L’homme s’arrêta net de parler pour reprendre son souffle et
ingurgiter une grande quantité de son houblon préféré.
— Je te dis, tu as peut-être passé à quelques pieds d’une mine d’or
de lui relancer d’une gaieté familière ce jovial bonhomme qui
arborait depuis des lunes, des lunettes à la Lennon, années 70.
— Bon, Martin, ferme donc ta gueule et cale ta bière suggère
agréablement Narcisse.
Quelques minutes plus tard, on verra apparaître dans l’entre porte
du bistrot, une jolie blonde d’une trentaine d’années au look
d’enfer.
— Mes deux vieux fous, ne restez pas à l’ombre. Venez dehors, il
fait beau et chaud. C’est la vrai belle vie, quoi ! On a rarement vu
cela à Mont d’Or. Une température pareille à ce temps-ci de l’année.
Pire en plus, y a plein de monde sur la terrasse.
— Angie, Angie, where will it lead us from here. Oh, Angie...

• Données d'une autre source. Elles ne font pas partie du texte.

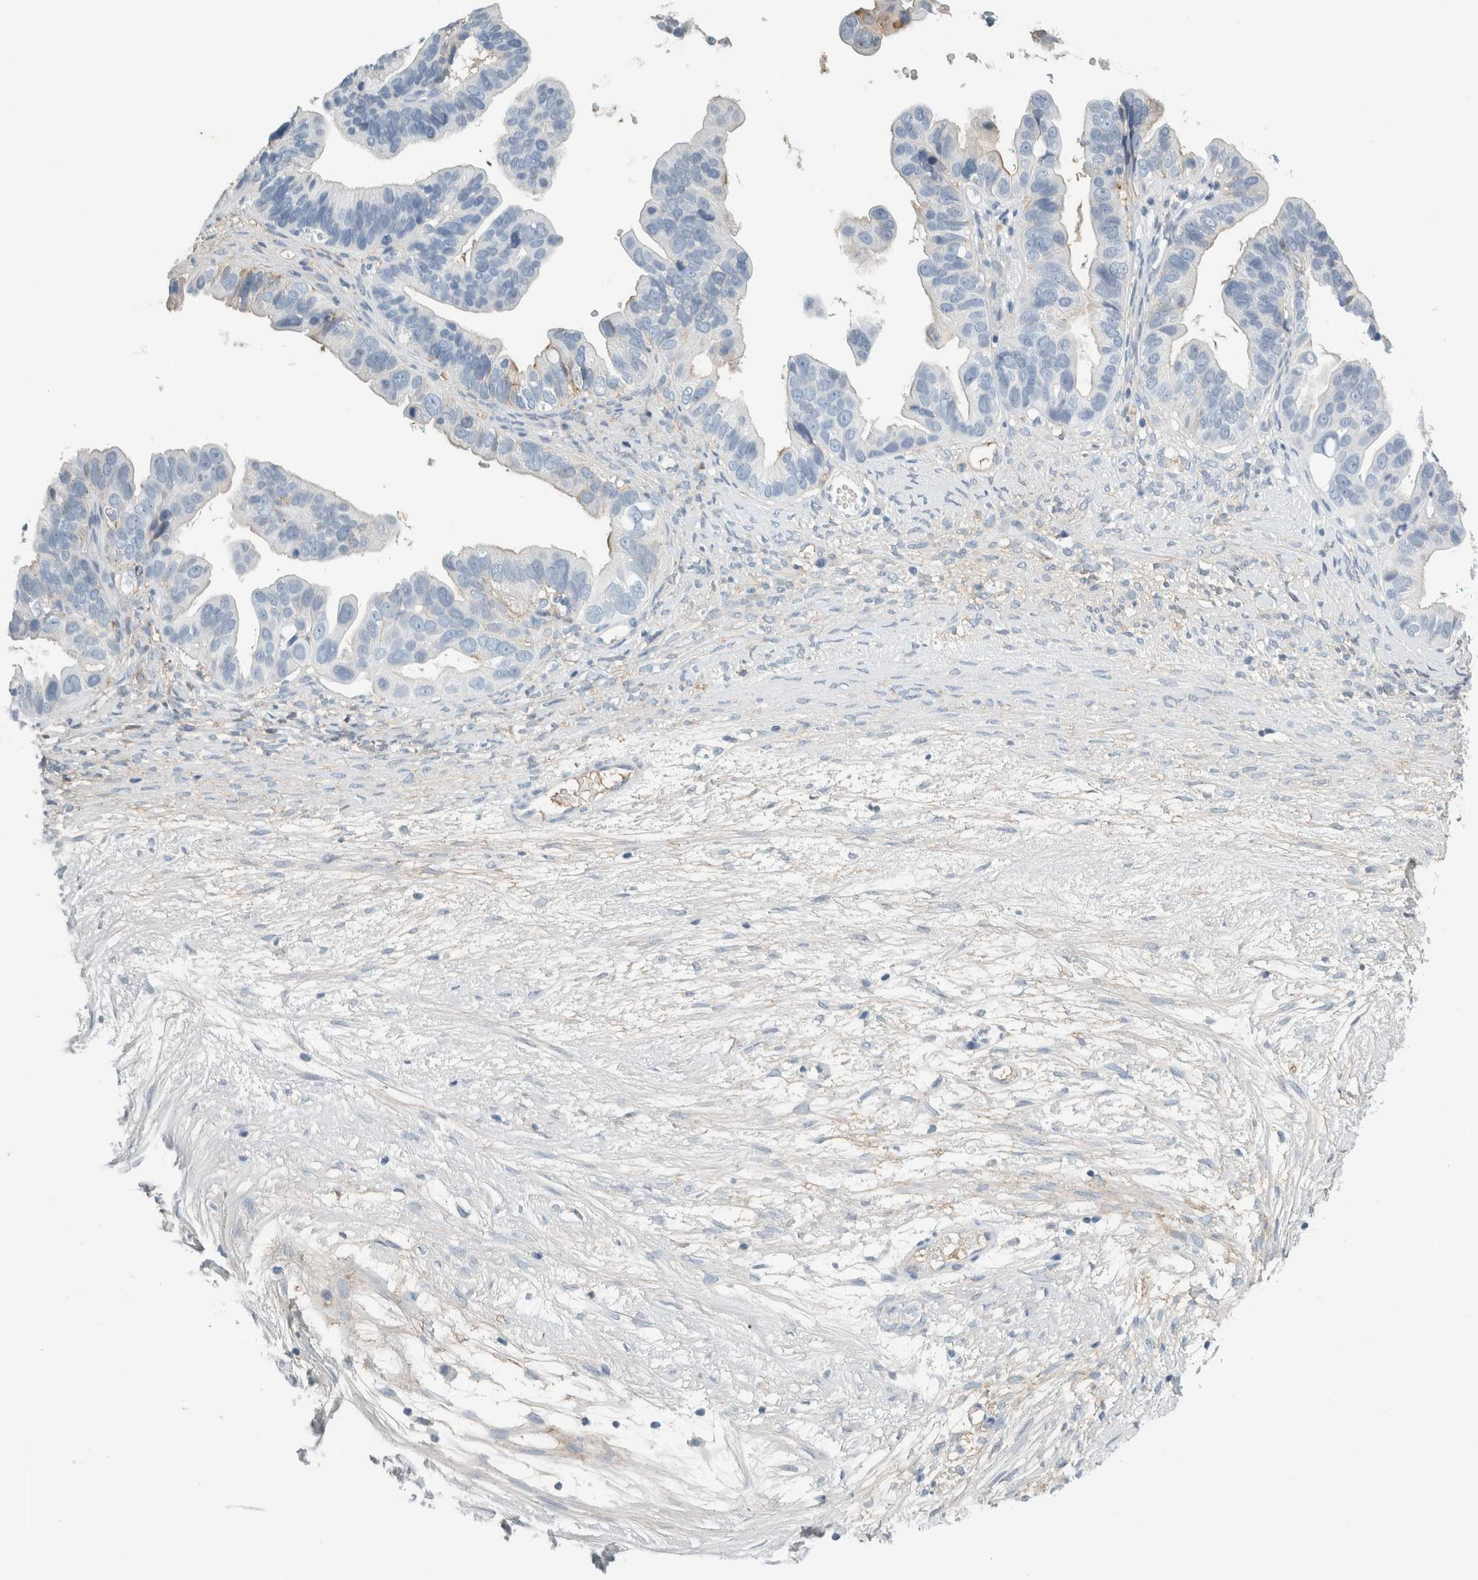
{"staining": {"intensity": "negative", "quantity": "none", "location": "none"}, "tissue": "ovarian cancer", "cell_type": "Tumor cells", "image_type": "cancer", "snomed": [{"axis": "morphology", "description": "Cystadenocarcinoma, serous, NOS"}, {"axis": "topography", "description": "Ovary"}], "caption": "There is no significant staining in tumor cells of ovarian cancer (serous cystadenocarcinoma).", "gene": "TSPAN8", "patient": {"sex": "female", "age": 56}}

they can’t say we never tried de fredonner Martin, avec beaucoup
de plaisir la chanson des Rolling Stones à la serveuse.
— Arrête, mon beau Martin, cela m’agace un peu cette chanson. C’est
ma mère qui capotait sur les Stones, pas moi. Au moins, je la
remercie de ne pas m’avoir appelé Cecilia. Je m’imagine t’entendre
chanter avec ta voix enrouée : Cecilia, you’re breaking my heart...
— Angie, j’ai plein de souvenirs en tête, quand tu chantes. Je me
souviens de la petite fille d’hier, avec ses petits yeux étincelants
et ses longs cheveux bruns. Cette coquine gamine qui portait des
rubans roses. Eh ! oui, il y a longtemps déjà. Et la chanson que tu
me chantais toujours. Je ne pourrai jamais l’oublier de relater
Monsieur Green.
— Martin, je peux dire, que Narcisse ne manquait pas d’histoires à
me raconter. Quand, il venait, à notre loyer, de la rue Sylvestre,
draguer ma mère. Je ne comprenais pas grand-chose à la vie. Surtout
pas la moitié de cette chanson, de Sylvie et Johnny. Mais, ensemble,
avec ma voix d’enfant, on chantait ce couple heureux. Dis-moi
pourquoi tu es mon seul problème.
— Dis-moi pourquoi tu es mon seul souci de poursuivre Green.